[Begin Text extract]

The highlight is the thermal pool, beneath the dome of the “tent”. As you float in the darkly lit salt water pool, music is played underneath the water – it’s such a cool experience. They even have club nights and other events! As well as the pool and a few saunas and steam rooms, there’s also a really nice bar – so you can easily spend a couple of hours here. Fair warning for the British prudes (like me) in the audience: Berliners do their sauna-ing fully nude. Swimwear is for the pool only, everywhere else folks are naked. It takes some getting used to, but please swallow your giggles and act casual!
And now, it’s time to eat! Berlin has a fantastic foodie scene and tons of amazing coffee shops. From towering burgers to incredible Vietnamese food, there’s so much to try. And of course there’s all the best currywurst in Berlin! Keep reading for my favourite foodie discoveries to fill your Berlin weekend…
Brunch and Breakfast in Berlin
Because every awesome Berlin weekend has to include an amazing breakfast! These were a few of the best places I found…
Commonground at Circus Hotel – Chic coffee shop and bar serving decadent breakfasts all day long. Popular hangout with coworking vibes – but a laptop ban on weekends. (Set breakfast €12)

[End Text extract]

Stated problem 1: Could you reproduce the records starting at the line that contains "Page size: 1654x931." and ending at the line that contains "title 什么是算法 [76, 29, 1565, 237]", with both of those lines included and nothing else added?

[Begin Supplied records]

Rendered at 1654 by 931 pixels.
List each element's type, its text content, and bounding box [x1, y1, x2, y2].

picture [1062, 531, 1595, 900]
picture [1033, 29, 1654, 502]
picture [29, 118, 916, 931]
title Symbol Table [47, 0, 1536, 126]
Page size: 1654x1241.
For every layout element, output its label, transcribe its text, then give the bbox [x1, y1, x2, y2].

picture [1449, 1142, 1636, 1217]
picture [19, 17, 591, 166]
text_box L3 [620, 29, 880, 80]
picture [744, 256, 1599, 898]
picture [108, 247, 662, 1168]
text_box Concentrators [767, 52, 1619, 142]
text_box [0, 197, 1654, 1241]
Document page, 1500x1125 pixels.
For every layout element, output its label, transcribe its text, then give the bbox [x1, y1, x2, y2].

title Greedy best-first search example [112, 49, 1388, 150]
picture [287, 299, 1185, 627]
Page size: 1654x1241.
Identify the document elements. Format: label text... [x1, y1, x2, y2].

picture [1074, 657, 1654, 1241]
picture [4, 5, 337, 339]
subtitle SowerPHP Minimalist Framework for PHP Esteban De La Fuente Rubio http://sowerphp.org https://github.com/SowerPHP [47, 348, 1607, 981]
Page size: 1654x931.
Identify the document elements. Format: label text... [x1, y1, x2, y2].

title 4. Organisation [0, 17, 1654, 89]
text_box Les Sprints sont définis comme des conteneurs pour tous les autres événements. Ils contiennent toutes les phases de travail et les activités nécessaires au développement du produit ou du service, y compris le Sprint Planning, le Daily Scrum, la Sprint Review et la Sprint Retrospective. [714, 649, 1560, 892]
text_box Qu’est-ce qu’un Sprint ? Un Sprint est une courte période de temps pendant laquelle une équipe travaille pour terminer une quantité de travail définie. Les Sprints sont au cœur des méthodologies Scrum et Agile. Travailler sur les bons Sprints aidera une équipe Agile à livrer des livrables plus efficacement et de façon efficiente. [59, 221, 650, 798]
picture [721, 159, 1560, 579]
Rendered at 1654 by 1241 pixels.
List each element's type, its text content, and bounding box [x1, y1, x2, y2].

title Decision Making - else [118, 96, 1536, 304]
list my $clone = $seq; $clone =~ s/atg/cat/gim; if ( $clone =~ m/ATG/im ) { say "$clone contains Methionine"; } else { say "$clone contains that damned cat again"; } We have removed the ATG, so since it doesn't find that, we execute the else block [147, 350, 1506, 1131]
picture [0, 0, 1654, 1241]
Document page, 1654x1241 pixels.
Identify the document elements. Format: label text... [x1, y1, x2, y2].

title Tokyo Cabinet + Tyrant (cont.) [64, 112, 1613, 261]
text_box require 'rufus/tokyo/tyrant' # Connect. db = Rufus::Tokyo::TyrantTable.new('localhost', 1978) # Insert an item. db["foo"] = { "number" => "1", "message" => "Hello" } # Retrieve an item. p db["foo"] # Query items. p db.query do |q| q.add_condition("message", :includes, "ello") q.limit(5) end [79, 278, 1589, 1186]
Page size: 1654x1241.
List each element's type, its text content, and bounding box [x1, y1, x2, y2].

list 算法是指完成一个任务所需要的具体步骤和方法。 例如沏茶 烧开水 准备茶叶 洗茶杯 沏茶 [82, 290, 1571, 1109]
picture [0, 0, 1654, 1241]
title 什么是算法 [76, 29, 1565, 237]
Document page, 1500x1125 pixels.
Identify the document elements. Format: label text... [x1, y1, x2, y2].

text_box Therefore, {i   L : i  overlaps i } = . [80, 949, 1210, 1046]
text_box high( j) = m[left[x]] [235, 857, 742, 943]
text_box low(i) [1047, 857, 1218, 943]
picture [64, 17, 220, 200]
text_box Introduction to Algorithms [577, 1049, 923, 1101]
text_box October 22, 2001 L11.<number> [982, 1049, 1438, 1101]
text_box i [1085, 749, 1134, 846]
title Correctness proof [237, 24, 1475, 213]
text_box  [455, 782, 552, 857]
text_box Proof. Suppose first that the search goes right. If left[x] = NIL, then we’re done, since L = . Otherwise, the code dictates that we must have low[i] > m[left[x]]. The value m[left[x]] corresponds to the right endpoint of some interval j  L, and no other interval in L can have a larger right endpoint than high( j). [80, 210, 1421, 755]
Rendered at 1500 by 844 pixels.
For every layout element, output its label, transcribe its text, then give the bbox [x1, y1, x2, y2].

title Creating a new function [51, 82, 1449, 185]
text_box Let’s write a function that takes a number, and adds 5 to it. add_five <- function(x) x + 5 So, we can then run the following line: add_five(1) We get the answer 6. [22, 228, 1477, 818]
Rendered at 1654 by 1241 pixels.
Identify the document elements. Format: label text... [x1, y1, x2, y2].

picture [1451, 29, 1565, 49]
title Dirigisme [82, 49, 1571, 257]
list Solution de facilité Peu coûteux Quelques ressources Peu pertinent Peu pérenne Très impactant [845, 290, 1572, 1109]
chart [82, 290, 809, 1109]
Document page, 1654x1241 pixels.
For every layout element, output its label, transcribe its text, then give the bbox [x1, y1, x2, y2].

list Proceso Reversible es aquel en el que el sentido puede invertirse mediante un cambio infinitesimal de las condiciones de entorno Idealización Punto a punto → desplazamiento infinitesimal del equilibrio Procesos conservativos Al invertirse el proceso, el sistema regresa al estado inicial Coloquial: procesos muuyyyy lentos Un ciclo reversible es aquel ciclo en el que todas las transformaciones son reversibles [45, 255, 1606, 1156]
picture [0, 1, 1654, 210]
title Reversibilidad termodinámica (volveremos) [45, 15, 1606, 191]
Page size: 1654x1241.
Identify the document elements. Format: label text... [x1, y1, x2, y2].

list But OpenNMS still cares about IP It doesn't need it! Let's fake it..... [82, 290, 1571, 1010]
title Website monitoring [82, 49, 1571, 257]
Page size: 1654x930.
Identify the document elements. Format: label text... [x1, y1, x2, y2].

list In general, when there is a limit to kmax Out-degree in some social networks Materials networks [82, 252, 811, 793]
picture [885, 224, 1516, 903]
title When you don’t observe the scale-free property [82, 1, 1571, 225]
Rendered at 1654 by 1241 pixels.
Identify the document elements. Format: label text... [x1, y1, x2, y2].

[End Supplied records]

Stated problem 2: Can you carry on the Berlin travel text from its last line?

Response 1:
Page size: 1654x931.
Identify the document elements. Format: label text... [x1, y1, x2, y2].

title 4. Organisation [0, 17, 1654, 89]
text_box Les Sprints sont définis comme des conteneurs pour tous les autres événements. Ils contiennent toutes les phases de travail et les activités nécessaires au développement du produit ou du service, y compris le Sprint Planning, le Daily Scrum, la Sprint Review et la Sprint Retrospective. [714, 649, 1560, 892]
text_box Qu’est-ce qu’un Sprint ? Un Sprint est une courte période de temps pendant laquelle une équipe travaille pour terminer une quantité de travail définie. Les Sprints sont au cœur des méthodologies Scrum et Agile. Travailler sur les bons Sprints aidera une équipe Agile à livrer des livrables plus efficacement et de façon efficiente. [59, 221, 650, 798]
picture [721, 159, 1560, 579]
Rendered at 1654 by 1241 pixels.
List each element's type, its text content, and bounding box [x1, y1, x2, y2].

title Decision Making - else [118, 96, 1536, 304]
list my $clone = $seq; $clone =~ s/atg/cat/gim; if ( $clone =~ m/ATG/im ) { say "$clone contains Methionine"; } else { say "$clone contains that damned cat again"; } We have removed the ATG, so since it doesn't find that, we execute the else block [147, 350, 1506, 1131]
picture [0, 0, 1654, 1241]
Document page, 1654x1241 pixels.
Identify the document elements. Format: label text... [x1, y1, x2, y2].

title Tokyo Cabinet + Tyrant (cont.) [64, 112, 1613, 261]
text_box require 'rufus/tokyo/tyrant' # Connect. db = Rufus::Tokyo::TyrantTable.new('localhost', 1978) # Insert an item. db["foo"] = { "number" => "1", "message" => "Hello" } # Retrieve an item. p db["foo"] # Query items. p db.query do |q| q.add_condition("message", :includes, "ello") q.limit(5) end [79, 278, 1589, 1186]
Page size: 1654x1241.
List each element's type, its text content, and bounding box [x1, y1, x2, y2].

list 算法是指完成一个任务所需要的具体步骤和方法。 例如沏茶 烧开水 准备茶叶 洗茶杯 沏茶 [82, 290, 1571, 1109]
picture [0, 0, 1654, 1241]
title 什么是算法 [76, 29, 1565, 237]

Response 2:
Distrikt Coffee – Trendy expat haven with great coffee and a locally sourced menu. Exposed brick walls and big windows for a light-filled space with contemporary hipster tones. (Breakfast €5 – €8)
Cafe Fleury – Cute French cafe with sleepy old school vibes and yummy pastries. Possibly the least hipster place in Berlin Mitte. Or maybe it’s hipster for being so un-hipster. I don’t know – but the French bread is amazing! (Breakfasts around €5)
Best Coffee Shops in Berlin
There are so many amazing cafes and coffee shops in Berlin to choose from! Besides the places mentioned above, these are a couple more fab places I found to grab a quick pick-me-up.
Cafe Cinema – Bar-come-coffee-shop with shabby furniture and walls lined with old movie posters. Candles, jazz, and late night vibes at all times of the day. Feels like the kind of place Hemmingway would have hung out. (Latte €2.80)
Brammibal’s Donuts – Cute, tiny coffee shop with pastel pink trim and the best vegan doughnuts in Berlin! Seriously, don’t miss these doughnuts! (Flat white €3, donuts €2.50)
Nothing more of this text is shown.